Designer: Ingi Kristján Sigurmarsson
School: Icelandic Academy of the Arts
Type Of Work: Student Project
Grandalandi is a visual identity for a traditional Icelandic alcohol.
Landi is an integral part of Icelandic drinking culture but simultaneously frowned upon by the public. One can find home brewed and distilled alcohol in every culture but it varies considerably whether it’s favored or rejected by society. In Iceland, Landi is linked to countryside romance or looked upon as low-grade liquor and even dangerous.
Looking through history, distilled alcohol was originally related to quite a different way of thinking. The art of distillation is in fact an alchemical invention, dating back to 2000 years BC. Alchemists regarded fermentation and distillation as a sacred process: A metaphor for the transformation of the human spirit. In those days, purified alcohol was known as Aqua Vitae; the Elixir of Life.
The fermentation and distillation processes were divided into stages that had ambiguous and complicated symbolic worth and the process itself was regarded as Magnum Opus; The Great Work, where the outcome was perfect harmony between soul, spirit and body.

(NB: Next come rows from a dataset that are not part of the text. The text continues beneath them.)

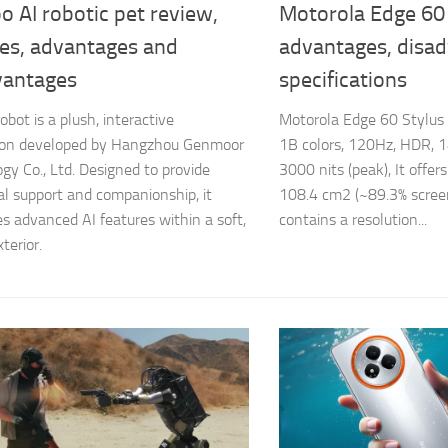
 AI robotic pet review,
Motorola Edge 60 
res, advantages and
advantages, disa
vantages
specifications
bot is a plush, interactive
Motorola Edge 60 Stylus
on developed by Hangzhou Genmoor
1B colors, 120Hz, HDR, 1
gy Co., Ltd. Designed to provide
3000 nits (peak), It offers
l support and companionship, it
108.4 cm2 (~89.3% screen
es advanced AI features within a soft,
contains a resolution...
terior.​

Grandalandi is produced in accordance with alchemical prescription which is transferred onto the design, in order to create a new image of this inferior drink by presenting it as luxury merchandise.
By applying the same approach to the design as a whole, the layman’s method is honored; the piece is hand-made from start to finish, as is the drink itself. This approach fetishizes the piece, making the drink more desirable and attractive—which is ironic in light of the stigma attached to its contents—creating tension between façade and content.
The commodification of nature in order to sell Icelandic sprits, (i.e. glacial water, volcanic powers and so forth) has always struck me as a farce, so I decided to poke fun at that. Who says distilling grain alcohol at full moon is not better than filtration through lava-rock?